** Text segment follows **

Pour it through either cheesecloth or coffee filters. You want to filter out as much of the cinnamon and all spice powder as possible, plus any small apple bits that got through the mesh strainer. Cheesecloth is preferable, because you can squeeze it to push it through faster and layer it to create a finer filter. Coffee filters are very fine, thus you have to switch them out every so often. If you try squeezing them they just rip, ruining the whole purpose.

I do not currently have cheesecloth, which is sad. It's like $6 for a 9 square foot piece on Amazon.

0bwt.jpg


7o38.jpg



When you get finished, you should have plenty of apple cider, that everyone will want to drink.

I put half in a pitcher and half in a cleaned apple juice jug to share at work. Just keep it in the fridge for 2-3 weeks.

8gwn.jpg


Serve it cold or hot. I like mine in a coffee cup, placed in the microwave for 2 minutes.

** End of Text segment **
** Data below follows **

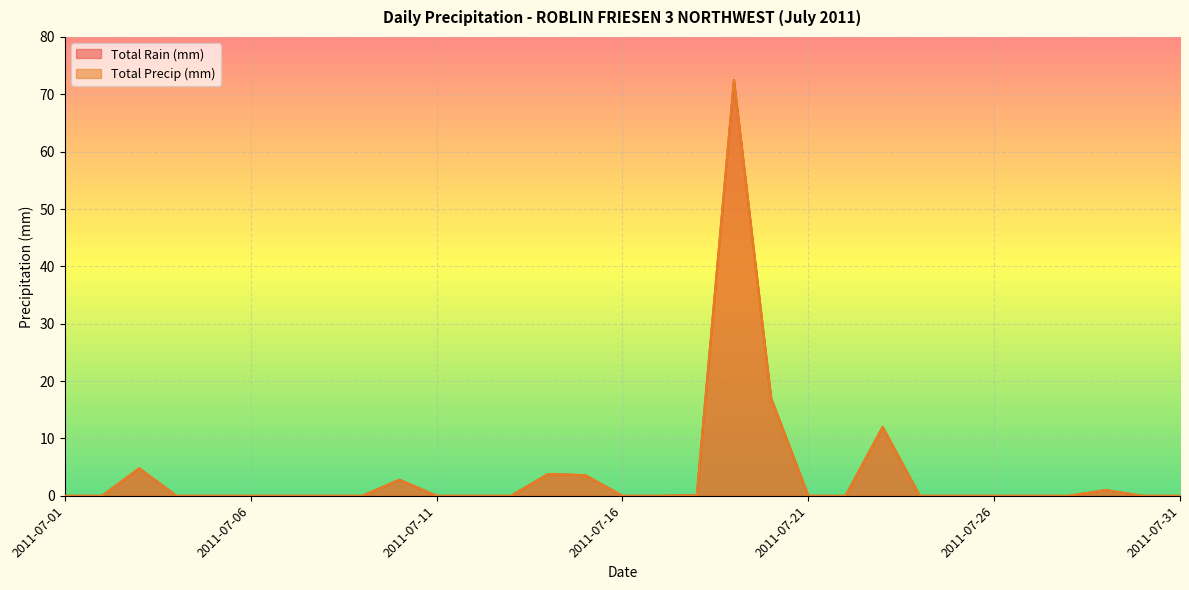

True or false: Total Precip (mm) has more than 1 interior local peaks.

True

** End of Data below **

__Explore the material__.
a) Name every straining or filtering tool mentioned in the apple cider text.
b) In the apple cider text, rewrite the paragraph that begins "Pour it through either cheesecloth" as a short bulleted list that keeps its main facts.

__Answers to the exercise__.
a)
- Cheesecloth
- Coffee filters
- Mesh strainer

b)
- Pour it through cheesecloth or coffee filters.
- The goal is to remove as much cinnamon and all spice powder as possible, along with any small apple bits that got past the mesh strainer.
- Cheesecloth is better: you can squeeze it to speed things up and layer it for a finer filter.
- Coffee filters are very fine, so they need changing every so often, and they rip if squeezed.